● **What this task involves**:
From the listing below, output only the lines starting at the line that has "brown tray [423,549,484,564]" and ending at the line that has "tissue box [699,575,744,631]", exactly as they appear, ends included.

● **The data**:
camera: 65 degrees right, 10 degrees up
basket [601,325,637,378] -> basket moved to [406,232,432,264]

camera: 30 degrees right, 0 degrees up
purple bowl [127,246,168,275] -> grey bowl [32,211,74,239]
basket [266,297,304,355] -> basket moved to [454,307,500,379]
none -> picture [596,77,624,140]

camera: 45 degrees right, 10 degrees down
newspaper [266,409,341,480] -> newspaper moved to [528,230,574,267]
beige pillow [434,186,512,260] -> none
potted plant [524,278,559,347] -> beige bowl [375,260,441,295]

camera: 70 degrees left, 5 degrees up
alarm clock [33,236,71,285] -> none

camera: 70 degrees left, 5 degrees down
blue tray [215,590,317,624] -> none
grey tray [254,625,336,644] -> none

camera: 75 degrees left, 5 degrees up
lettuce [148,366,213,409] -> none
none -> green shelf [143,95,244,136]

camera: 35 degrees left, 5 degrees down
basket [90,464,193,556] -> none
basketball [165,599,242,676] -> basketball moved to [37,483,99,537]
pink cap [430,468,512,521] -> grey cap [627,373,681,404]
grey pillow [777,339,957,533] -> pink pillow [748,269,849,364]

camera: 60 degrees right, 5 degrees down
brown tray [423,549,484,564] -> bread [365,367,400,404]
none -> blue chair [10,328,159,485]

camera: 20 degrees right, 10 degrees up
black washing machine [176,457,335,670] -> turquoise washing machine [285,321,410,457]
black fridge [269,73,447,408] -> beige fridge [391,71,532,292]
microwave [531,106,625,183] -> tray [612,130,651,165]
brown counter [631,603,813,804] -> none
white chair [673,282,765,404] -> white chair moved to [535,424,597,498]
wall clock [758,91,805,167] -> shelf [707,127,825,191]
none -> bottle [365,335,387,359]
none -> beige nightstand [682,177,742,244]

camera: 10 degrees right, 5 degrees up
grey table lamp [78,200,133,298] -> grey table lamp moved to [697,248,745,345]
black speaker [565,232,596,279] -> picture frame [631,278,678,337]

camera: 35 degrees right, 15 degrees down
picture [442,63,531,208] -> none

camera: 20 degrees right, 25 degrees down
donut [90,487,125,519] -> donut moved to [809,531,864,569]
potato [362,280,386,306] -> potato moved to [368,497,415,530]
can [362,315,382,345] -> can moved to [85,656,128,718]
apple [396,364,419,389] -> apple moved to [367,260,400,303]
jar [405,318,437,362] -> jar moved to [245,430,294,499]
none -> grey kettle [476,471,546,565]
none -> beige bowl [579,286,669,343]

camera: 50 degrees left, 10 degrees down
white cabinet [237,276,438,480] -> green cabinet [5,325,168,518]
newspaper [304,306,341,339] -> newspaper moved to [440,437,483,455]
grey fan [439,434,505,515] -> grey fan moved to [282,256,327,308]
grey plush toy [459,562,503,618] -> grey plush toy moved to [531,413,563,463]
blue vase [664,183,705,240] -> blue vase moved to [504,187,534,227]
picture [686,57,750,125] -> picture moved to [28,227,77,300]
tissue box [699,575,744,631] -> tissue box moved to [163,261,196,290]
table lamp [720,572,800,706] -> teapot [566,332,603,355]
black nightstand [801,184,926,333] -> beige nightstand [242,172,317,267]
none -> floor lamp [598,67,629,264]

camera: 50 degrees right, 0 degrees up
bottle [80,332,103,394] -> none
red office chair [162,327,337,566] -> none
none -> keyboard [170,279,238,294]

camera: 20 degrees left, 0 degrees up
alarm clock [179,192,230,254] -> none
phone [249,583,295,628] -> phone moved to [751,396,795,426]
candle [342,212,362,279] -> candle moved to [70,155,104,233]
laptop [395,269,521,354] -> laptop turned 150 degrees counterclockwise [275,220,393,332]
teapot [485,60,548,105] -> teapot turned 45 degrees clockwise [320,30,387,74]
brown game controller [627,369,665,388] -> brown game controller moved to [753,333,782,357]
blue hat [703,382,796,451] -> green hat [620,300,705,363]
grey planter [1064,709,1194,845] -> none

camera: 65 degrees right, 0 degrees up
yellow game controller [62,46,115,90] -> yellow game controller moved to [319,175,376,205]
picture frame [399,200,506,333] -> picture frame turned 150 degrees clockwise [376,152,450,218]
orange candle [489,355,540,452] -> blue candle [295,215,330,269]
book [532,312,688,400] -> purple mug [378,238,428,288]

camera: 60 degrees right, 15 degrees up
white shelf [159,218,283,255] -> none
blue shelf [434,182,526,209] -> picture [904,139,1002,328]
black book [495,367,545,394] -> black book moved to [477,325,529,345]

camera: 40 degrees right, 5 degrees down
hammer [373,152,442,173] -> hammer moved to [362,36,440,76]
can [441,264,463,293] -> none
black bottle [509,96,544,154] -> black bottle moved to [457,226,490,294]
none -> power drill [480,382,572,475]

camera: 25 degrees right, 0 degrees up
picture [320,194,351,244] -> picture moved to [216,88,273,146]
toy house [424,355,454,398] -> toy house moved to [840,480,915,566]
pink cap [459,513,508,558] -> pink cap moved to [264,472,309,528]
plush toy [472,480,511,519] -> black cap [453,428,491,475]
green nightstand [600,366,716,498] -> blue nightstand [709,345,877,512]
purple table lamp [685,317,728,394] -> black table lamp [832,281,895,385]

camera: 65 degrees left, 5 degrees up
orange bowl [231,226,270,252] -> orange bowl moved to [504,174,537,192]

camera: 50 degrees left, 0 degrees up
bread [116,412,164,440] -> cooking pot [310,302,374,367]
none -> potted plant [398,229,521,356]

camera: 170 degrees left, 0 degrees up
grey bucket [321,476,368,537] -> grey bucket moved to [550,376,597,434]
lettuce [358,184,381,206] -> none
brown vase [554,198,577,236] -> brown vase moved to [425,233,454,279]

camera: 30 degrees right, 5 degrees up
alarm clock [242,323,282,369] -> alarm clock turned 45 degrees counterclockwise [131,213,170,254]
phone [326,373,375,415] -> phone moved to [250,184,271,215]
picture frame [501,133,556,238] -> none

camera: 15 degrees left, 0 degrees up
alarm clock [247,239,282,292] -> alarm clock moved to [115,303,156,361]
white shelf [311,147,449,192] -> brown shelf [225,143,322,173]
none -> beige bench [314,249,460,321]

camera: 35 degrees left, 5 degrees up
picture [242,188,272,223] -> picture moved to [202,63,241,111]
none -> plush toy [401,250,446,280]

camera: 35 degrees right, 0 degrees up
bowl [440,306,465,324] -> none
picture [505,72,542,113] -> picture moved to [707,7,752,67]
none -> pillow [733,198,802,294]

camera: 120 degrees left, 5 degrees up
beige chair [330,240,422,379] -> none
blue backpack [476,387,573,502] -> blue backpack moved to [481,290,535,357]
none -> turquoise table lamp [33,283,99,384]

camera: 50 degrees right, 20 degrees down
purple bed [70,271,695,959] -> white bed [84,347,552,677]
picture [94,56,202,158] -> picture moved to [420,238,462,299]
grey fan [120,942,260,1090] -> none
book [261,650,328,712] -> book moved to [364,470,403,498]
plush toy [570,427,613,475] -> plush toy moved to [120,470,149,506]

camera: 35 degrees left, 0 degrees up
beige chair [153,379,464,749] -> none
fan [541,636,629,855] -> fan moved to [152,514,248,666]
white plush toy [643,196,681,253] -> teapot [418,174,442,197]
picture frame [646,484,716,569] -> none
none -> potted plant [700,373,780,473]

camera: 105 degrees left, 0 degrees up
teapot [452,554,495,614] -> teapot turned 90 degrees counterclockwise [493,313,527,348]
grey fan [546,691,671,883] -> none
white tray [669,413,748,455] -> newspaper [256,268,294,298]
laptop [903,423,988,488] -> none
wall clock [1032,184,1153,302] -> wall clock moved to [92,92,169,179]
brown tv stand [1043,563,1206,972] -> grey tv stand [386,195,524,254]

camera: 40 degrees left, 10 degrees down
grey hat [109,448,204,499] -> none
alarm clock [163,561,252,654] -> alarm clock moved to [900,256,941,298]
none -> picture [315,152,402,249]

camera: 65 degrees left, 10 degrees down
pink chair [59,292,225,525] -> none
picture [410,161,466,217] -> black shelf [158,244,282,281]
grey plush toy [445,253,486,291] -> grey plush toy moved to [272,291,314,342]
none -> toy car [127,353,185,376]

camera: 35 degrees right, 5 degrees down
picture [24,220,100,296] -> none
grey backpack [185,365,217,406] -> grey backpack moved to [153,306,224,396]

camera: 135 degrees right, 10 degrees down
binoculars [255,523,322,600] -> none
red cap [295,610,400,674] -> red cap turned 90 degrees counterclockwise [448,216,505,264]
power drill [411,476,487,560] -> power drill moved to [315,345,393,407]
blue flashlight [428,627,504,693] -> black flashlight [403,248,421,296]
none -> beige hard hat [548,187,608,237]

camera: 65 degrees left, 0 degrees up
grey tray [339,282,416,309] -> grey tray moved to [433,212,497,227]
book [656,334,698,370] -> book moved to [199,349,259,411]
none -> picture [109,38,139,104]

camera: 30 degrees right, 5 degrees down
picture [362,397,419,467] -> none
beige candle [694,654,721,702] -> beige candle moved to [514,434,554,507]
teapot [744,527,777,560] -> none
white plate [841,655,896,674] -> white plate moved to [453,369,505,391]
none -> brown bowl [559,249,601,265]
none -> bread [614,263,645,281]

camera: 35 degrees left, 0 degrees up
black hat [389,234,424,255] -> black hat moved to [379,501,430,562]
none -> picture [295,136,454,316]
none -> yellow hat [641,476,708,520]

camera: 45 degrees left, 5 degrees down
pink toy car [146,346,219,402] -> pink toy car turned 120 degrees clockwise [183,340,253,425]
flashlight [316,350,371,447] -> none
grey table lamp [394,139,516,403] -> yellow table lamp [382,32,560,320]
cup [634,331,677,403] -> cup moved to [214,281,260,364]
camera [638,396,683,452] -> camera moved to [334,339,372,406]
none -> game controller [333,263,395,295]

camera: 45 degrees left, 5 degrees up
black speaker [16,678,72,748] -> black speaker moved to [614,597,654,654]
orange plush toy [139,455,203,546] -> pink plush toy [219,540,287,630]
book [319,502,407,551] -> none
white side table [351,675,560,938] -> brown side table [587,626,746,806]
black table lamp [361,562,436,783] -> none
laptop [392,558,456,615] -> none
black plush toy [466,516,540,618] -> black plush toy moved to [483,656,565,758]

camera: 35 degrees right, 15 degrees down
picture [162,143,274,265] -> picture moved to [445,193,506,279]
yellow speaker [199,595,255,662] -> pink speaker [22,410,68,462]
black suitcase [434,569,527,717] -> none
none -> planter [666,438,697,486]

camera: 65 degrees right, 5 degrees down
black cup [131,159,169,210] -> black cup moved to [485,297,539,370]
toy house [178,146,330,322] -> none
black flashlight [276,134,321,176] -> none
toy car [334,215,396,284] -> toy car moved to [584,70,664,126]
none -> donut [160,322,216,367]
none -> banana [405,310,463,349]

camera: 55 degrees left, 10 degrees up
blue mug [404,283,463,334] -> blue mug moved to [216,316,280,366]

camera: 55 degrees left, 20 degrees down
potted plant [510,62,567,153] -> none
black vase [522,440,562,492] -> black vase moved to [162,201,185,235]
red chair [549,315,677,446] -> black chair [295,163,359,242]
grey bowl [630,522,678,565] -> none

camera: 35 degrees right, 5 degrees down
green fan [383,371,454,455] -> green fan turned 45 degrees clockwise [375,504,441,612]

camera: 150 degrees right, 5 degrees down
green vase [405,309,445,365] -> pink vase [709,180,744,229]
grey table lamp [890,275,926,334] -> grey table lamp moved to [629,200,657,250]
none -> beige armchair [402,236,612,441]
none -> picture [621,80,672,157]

● **Answer section**:
brown tray [423,549,484,564] -> bread [365,367,400,404]
none -> blue chair [10,328,159,485]

camera: 20 degrees right, 10 degrees up
black washing machine [176,457,335,670] -> turquoise washing machine [285,321,410,457]
black fridge [269,73,447,408] -> beige fridge [391,71,532,292]
microwave [531,106,625,183] -> tray [612,130,651,165]
brown counter [631,603,813,804] -> none
white chair [673,282,765,404] -> white chair moved to [535,424,597,498]
wall clock [758,91,805,167] -> shelf [707,127,825,191]
none -> bottle [365,335,387,359]
none -> beige nightstand [682,177,742,244]

camera: 10 degrees right, 5 degrees up
grey table lamp [78,200,133,298] -> grey table lamp moved to [697,248,745,345]
black speaker [565,232,596,279] -> picture frame [631,278,678,337]

camera: 35 degrees right, 15 degrees down
picture [442,63,531,208] -> none

camera: 20 degrees right, 25 degrees down
donut [90,487,125,519] -> donut moved to [809,531,864,569]
potato [362,280,386,306] -> potato moved to [368,497,415,530]
can [362,315,382,345] -> can moved to [85,656,128,718]
apple [396,364,419,389] -> apple moved to [367,260,400,303]
jar [405,318,437,362] -> jar moved to [245,430,294,499]
none -> grey kettle [476,471,546,565]
none -> beige bowl [579,286,669,343]

camera: 50 degrees left, 10 degrees down
white cabinet [237,276,438,480] -> green cabinet [5,325,168,518]
newspaper [304,306,341,339] -> newspaper moved to [440,437,483,455]
grey fan [439,434,505,515] -> grey fan moved to [282,256,327,308]
grey plush toy [459,562,503,618] -> grey plush toy moved to [531,413,563,463]
blue vase [664,183,705,240] -> blue vase moved to [504,187,534,227]
picture [686,57,750,125] -> picture moved to [28,227,77,300]
tissue box [699,575,744,631] -> tissue box moved to [163,261,196,290]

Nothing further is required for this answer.